ZESTAW ZADAŃ
#1 Przedstaw w formie listy akapit fragmentu wywiadu rozpoczynający się od słów „Mirosław Lubarski – Chciałbym”, zachowując jego najważniejsze informacje.
#2 Przepisz wiernie fragment wywiadu zawarty między słowami „Akcja badań w” a „i najbliższe otoczenie.”, łącznie z tymi słowami.

═════ FRAGMENT DOKUMENTU ═════

Akcja badań w ambulansie przy „Mrówkach” spotkała się z dużym zainteresowaniem i co najważniejsze, zostały wykryte choroby, z którymi już można walczyć. Wiosną bierzemy też udział w akcji sadzenia roślin, połączonej z edukacją przyrodniczą, poprzez którą kształtujemy wśród młodzieży właściwe postawy ekologiczne, a zarazem obywatelskie – troski o środowisko i najbliższe otoczenie.
Jakie życzenie ma pan z okazji firmowej osiemnastki?
Mirosław Lubarski – Chciałbym, żeby Polacy nie zniszczyli tego, co udało się w gospodarce dokonać, a osiągnęliśmy naprawdę wiele, chociaż świat docenia nas znacznie bardziej niż my sami. Niestety od kilku miesięcy cofamy się, przekreślając pozytywny wizerunek i lata pracy naszych przedsiębiorców. Życzyłbym sobie, aby wszelkie reformy były wolne od błędów. Chciałbym, abyśmy wszyscy mieli jak najlepsze warunki do pracy i żeby zapowiedzi zmian oraz składane deklaracje jak najszybciej przekuły się w czyny. Spełnianie obietnic wyborczych kosztem gospodarki wkrótce obróci się przeciw nam wszystkim. Myśląc o dalszych planach firmy, zamierzamy dalej pomagać naszym partnerom w umacnianiu pozycji i właściwym przeprowadzeniu procesu sukcesji. W szerszej skali wierzę, że stopniowo uda nam się poprawiać warunki lokalowe Polaków, aby żyło nam się jak najlepiej.

═════ WYODRĘBNIONE INFORMACJE ═════

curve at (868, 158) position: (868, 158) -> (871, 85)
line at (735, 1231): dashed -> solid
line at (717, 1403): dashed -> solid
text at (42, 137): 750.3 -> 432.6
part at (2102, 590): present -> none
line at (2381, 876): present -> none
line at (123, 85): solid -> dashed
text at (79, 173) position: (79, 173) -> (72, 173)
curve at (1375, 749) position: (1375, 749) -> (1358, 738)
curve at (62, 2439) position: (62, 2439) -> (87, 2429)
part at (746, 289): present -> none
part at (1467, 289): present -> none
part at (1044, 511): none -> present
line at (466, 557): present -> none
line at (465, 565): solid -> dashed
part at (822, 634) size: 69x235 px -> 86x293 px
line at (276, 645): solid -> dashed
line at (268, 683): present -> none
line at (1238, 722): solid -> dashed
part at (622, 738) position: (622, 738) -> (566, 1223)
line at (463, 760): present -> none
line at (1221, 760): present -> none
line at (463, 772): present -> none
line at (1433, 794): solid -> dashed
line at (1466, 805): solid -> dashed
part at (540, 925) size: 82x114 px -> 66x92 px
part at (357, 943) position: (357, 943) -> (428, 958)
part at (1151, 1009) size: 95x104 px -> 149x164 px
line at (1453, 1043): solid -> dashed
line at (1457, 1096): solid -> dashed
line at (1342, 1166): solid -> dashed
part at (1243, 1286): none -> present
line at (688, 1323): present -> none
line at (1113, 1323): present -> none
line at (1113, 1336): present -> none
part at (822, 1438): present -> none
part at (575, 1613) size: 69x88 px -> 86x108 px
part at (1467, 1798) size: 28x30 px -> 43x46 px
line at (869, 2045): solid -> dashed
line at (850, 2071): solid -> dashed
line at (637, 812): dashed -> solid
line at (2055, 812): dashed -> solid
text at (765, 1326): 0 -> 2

═════

ODPOWIEDZI DO ZADAŃ
#1
- Życzenie, aby Polacy nie zniszczyli tego, co udało się osiągnąć w gospodarce; świat docenia te osiągnięcia znacznie bardziej niż sami Polacy.
- Od kilku miesięcy następuje cofanie się, które przekreśla pozytywny wizerunek i lata pracy polskich przedsiębiorców.
- Życzenie, by reformy były wolne od błędów, by wszyscy mieli jak najlepsze warunki do pracy, a zapowiedzi zmian i deklaracje szybko przekuły się w czyny.
- Ostrzeżenie, że spełnianie obietnic wyborczych kosztem gospodarki wkrótce obróci się przeciw wszystkim.
- Plany firmy obejmują dalszą pomoc partnerom w umacnianiu pozycji i we właściwym przeprowadzeniu procesu sukcesji.
- Wiara w stopniową poprawę warunków lokalowych Polaków.

#2
Akcja badań w ambulansie przy „Mrówkach” spotkała się z dużym zainteresowaniem i co najważniejsze, zostały wykryte choroby, z którymi już można walczyć. Wiosną bierzemy też udział w akcji sadzenia roślin, połączonej z edukacją przyrodniczą, poprzez którą kształtujemy wśród młodzieży właściwe postawy ekologiczne, a zarazem obywatelskie – troski o środowisko i najbliższe otoczenie.